The river tyrannulet has a disjunct distribution on two major South American river corridors. Subspecies S. h. venezuelana has the smallest range and is separated from the other two subspecies. It is found primarily in Venezuela, along the middle and lower Orinoco River and its tributaries the Meta and Apure rivers. It is found on the Meta in far eastern Vichada Department of Colombia as well. The other two subspecies have contiguous ranges along the Amazon and many of its tributaries. The nominate is found along the Putumayo River on the southeastern Colombia-northeastern Peru border, along the Napo and Pastaza rivers from Ecuador to their confluences with the Marañon River in Peru, along the Ucayali River to the Marañon in Peru, along the Marañon from Peru to the Amazon in Brazil, along the Madre de Dios River from Peru across northern Bolivia to the Madeira River in Brazil and the Madeira to the Amazon, and along the upper and middle Amazon approximately to the Madeira. Subspecies S. h. pallida is found in Brazil, along the lower Amazon and the lower reaches of the Tapajós and Tocantins rivers.
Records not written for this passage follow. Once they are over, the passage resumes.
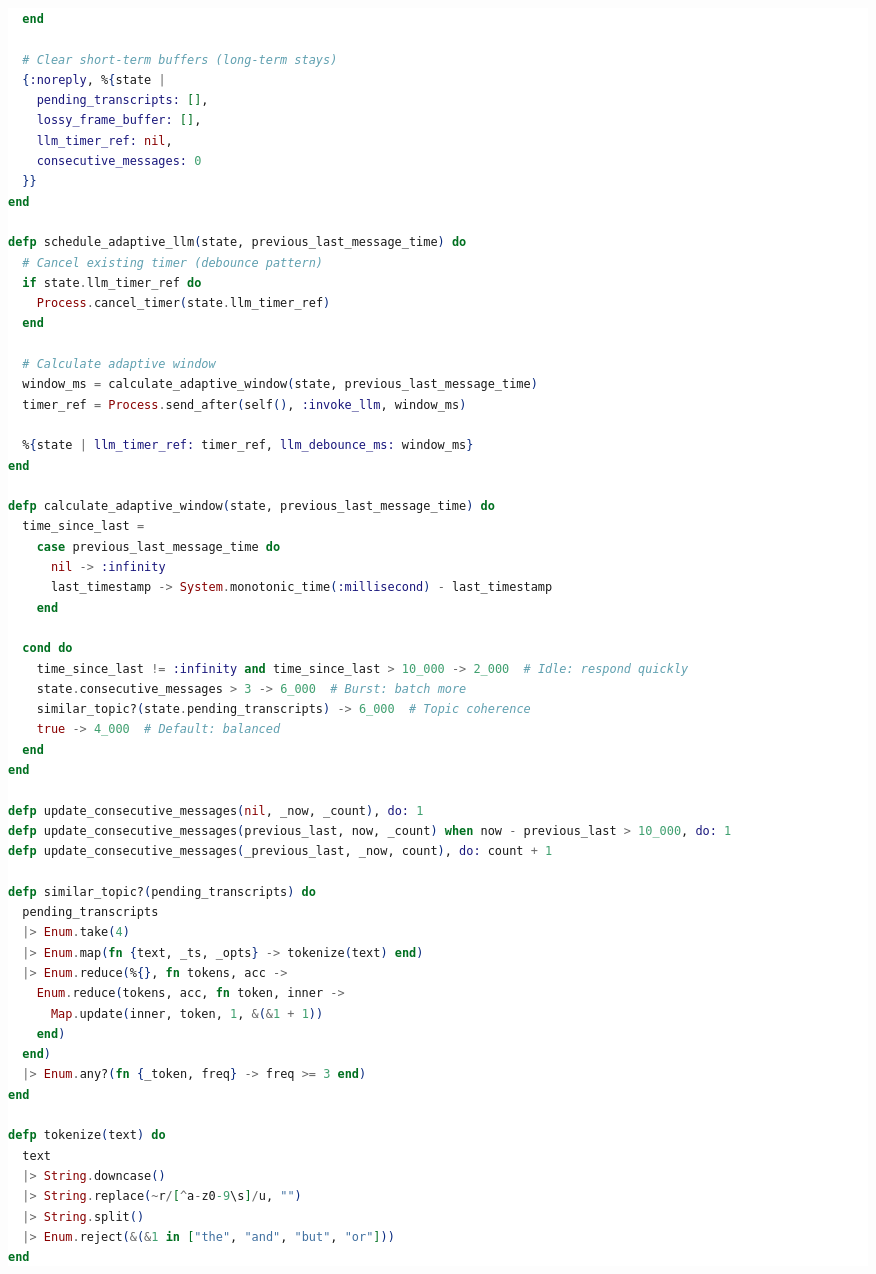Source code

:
 ```elixir
  end

  # Clear short-term buffers (long-term stays)
  {:noreply, %{state |
    pending_transcripts: [],
    lossy_frame_buffer: [],
    llm_timer_ref: nil,
    consecutive_messages: 0
  }}
end

defp schedule_adaptive_llm(state, previous_last_message_time) do
  # Cancel existing timer (debounce pattern)
  if state.llm_timer_ref do
    Process.cancel_timer(state.llm_timer_ref)
  end

  # Calculate adaptive window
  window_ms = calculate_adaptive_window(state, previous_last_message_time)
  timer_ref = Process.send_after(self(), :invoke_llm, window_ms)

  %{state | llm_timer_ref: timer_ref, llm_debounce_ms: window_ms}
end

defp calculate_adaptive_window(state, previous_last_message_time) do
  time_since_last =
    case previous_last_message_time do
      nil -> :infinity
      last_timestamp -> System.monotonic_time(:millisecond) - last_timestamp
    end

  cond do
    time_since_last != :infinity and time_since_last > 10_000 -> 2_000  # Idle: respond quickly
    state.consecutive_messages > 3 -> 6_000  # Burst: batch more
    similar_topic?(state.pending_transcripts) -> 6_000  # Topic coherence
    true -> 4_000  # Default: balanced
  end
end

defp update_consecutive_messages(nil, _now, _count), do: 1
defp update_consecutive_messages(previous_last, now, _count) when now - previous_last > 10_000, do: 1
defp update_consecutive_messages(_previous_last, _now, count), do: count + 1

defp similar_topic?(pending_transcripts) do
  pending_transcripts
  |> Enum.take(4)
  |> Enum.map(fn {text, _ts, _opts} -> tokenize(text) end)
  |> Enum.reduce(%{}, fn tokens, acc ->
    Enum.reduce(tokens, acc, fn token, inner ->
      Map.update(inner, token, 1, &(&1 + 1))
    end)
  end)
  |> Enum.any?(fn {_token, freq} -> freq >= 3 end)
end

defp tokenize(text) do
  text
  |> String.downcase()
  |> String.replace(~r/[^a-z0-9\s]/u, "")
  |> String.split()
  |> Enum.reject(&(&1 in ["the", "and", "but", "or"]))
end
```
The river tyrannulet inhabits low-stature and sparse early-successional scrub on river islands and the "mainland" river edges. In eastern Colombia and western Venezuela it occurs in scrubby and thorny areas along watercourses in the Llanos. In elevation it occurs mostly from sea level to 200 m, though locally higher, in Brazil. It reaches 200 m in Venezuela, 350 m in Colombia, and 400 m in Ecuador.

==Behavior==
===Movement===

The river tyrannulet is generally a year-round resident but may make some seasonal movements responding to changes in water level.

===Feeding===

The river tyrannulet feeds on insects. It forages alone, in pairs, or in family groups, actively and restlessly moving through shrubs and young trees. It captures prey mostly by gleaning while perched but also while briefly hovering after a short flight, and only rarely makes captures in flight.

===Breeding===

The river tyrannulet breeds between June and October in Colombia and appears to have a similar season in Venezuela. Its breeding season is unknown elsewhere. Its nest is a delicate open cup woven of thin grass and spiderweb and lined with feathers. It is typically placed in a fork between a branch and main stem of a shrub about 0.5 m above the ground. The clutch is two buff-white eggs. The incubation period, time to fledging, and details of parental care are not known.

===Vocalization===

The river tyrannulet sings a "series of very high, strong, hurried, happy-sounding twitters". It has been written as "chip-skéép-pf-t-t-t-t-t-t-t-et-et-et-chip-chip" or "d-d-d-r-r-re-re-re-reet?". Pairs sing a duet of " 'p'dit-p'dit-p'dt' or 'pikup, pikup, pikup' ". While foraging it makes "see-blik" or "pit-chick" calls.

==Status==

The IUCN has assessed the river tyrannulet as being of Least Concern. It has a very large range; its population size is not known and is believed to be stable. No immediate threats have been identified. It is considered "very local" in Colombia, "scarce and local" in Ecuador, "rare to uncommon" in Peru, and "uncommon and local" in Venezuela. It occurs in a few protected areas.